● Problem description
Take from the listing each line that has the string "else".

● Information shown
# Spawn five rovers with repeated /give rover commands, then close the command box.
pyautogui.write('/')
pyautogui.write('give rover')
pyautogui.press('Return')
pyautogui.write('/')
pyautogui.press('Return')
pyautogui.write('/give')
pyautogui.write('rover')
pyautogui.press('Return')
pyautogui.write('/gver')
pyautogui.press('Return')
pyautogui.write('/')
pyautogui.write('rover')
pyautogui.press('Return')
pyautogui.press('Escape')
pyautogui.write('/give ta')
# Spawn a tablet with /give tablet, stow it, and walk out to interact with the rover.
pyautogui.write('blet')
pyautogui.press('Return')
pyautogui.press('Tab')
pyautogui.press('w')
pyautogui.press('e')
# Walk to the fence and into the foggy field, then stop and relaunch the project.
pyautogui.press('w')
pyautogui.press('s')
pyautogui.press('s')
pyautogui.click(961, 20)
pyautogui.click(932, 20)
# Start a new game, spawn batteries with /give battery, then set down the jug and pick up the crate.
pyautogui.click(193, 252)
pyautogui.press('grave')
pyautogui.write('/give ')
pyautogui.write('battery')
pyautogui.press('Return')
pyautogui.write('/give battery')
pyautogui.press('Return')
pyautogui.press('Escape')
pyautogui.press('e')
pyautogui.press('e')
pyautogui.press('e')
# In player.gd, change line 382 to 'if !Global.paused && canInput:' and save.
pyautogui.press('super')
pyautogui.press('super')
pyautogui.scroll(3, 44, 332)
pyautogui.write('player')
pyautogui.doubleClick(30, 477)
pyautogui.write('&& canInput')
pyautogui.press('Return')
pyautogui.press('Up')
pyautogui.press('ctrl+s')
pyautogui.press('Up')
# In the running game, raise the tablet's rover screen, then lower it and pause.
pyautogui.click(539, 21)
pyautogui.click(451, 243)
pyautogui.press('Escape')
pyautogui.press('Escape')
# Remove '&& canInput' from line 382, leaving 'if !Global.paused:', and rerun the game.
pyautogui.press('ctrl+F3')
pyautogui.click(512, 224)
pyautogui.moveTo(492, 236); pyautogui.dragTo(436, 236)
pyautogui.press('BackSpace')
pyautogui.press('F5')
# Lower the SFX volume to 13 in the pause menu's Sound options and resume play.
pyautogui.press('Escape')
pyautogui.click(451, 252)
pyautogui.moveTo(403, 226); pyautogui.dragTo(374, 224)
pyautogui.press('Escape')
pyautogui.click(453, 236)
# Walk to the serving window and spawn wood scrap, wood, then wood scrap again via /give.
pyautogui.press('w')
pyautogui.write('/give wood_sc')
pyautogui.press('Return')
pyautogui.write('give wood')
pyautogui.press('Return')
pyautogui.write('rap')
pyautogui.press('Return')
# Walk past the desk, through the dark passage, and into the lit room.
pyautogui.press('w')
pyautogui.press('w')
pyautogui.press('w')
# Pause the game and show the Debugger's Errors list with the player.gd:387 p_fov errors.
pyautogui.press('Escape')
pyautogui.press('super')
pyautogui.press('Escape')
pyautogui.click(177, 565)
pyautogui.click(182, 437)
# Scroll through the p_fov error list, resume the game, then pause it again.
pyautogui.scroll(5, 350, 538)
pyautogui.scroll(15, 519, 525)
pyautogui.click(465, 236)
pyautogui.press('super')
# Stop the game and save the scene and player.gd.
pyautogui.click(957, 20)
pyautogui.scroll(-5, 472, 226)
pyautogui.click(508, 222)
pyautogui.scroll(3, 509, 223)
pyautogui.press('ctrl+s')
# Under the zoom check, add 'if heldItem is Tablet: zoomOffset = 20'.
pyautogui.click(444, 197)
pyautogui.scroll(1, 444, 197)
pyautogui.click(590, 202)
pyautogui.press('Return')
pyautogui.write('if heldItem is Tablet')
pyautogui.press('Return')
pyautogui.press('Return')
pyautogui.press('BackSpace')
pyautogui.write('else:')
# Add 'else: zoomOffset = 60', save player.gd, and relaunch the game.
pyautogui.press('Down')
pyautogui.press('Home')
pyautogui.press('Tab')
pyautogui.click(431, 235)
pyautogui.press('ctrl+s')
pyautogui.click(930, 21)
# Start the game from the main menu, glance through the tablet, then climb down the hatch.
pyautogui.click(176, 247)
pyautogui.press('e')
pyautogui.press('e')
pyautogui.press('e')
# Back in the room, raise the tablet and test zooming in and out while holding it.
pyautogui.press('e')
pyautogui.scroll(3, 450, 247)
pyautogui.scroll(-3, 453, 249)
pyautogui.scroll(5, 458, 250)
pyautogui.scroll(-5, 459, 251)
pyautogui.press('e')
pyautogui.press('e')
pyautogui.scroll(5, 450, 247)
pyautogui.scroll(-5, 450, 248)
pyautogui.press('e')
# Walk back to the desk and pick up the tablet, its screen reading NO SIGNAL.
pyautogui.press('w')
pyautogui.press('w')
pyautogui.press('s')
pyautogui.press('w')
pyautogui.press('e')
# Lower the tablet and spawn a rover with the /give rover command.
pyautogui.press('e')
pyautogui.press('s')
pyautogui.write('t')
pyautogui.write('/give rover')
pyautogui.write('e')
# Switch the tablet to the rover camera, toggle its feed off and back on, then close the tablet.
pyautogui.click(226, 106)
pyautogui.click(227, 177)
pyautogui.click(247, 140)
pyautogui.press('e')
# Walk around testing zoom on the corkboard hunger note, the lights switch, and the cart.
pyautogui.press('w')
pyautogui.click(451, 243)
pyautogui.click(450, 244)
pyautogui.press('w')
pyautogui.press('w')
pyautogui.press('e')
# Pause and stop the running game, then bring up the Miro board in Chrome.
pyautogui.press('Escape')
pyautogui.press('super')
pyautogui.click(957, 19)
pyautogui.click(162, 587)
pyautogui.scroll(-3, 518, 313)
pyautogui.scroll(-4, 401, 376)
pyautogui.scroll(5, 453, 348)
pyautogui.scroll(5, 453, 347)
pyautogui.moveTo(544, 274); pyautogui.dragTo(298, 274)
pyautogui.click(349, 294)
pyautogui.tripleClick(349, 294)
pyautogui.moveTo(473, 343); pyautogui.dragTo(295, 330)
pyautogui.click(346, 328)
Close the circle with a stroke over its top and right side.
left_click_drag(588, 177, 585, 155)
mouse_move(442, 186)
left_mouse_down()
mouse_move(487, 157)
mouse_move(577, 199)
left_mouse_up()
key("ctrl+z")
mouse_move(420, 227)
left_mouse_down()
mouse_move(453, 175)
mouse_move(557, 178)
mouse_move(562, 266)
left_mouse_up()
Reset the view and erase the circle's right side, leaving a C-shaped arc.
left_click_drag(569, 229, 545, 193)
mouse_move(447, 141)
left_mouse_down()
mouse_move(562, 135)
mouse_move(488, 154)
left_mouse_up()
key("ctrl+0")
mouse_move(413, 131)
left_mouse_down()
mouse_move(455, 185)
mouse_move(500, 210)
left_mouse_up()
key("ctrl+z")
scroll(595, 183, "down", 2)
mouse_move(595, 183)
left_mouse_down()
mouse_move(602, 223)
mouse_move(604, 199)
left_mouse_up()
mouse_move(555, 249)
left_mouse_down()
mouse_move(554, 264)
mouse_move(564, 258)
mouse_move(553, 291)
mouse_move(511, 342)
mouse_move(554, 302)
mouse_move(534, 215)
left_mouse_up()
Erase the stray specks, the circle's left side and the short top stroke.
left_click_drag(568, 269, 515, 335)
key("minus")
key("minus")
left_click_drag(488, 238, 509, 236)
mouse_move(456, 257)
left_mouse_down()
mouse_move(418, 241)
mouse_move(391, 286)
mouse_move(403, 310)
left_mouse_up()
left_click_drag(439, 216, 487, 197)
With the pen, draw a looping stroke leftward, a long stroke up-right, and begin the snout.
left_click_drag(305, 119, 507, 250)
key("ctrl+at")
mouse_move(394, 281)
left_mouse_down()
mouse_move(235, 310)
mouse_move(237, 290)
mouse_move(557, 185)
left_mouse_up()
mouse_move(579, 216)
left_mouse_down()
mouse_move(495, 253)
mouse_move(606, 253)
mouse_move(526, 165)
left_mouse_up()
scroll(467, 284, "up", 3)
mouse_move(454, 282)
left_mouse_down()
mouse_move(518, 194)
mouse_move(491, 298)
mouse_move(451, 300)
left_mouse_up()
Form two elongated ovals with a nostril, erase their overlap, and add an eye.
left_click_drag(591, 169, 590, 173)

● Completed task
pyautogui.write('else:')
# Add 'else: zoomOffset = 60', save player.gd, and relaunch the game.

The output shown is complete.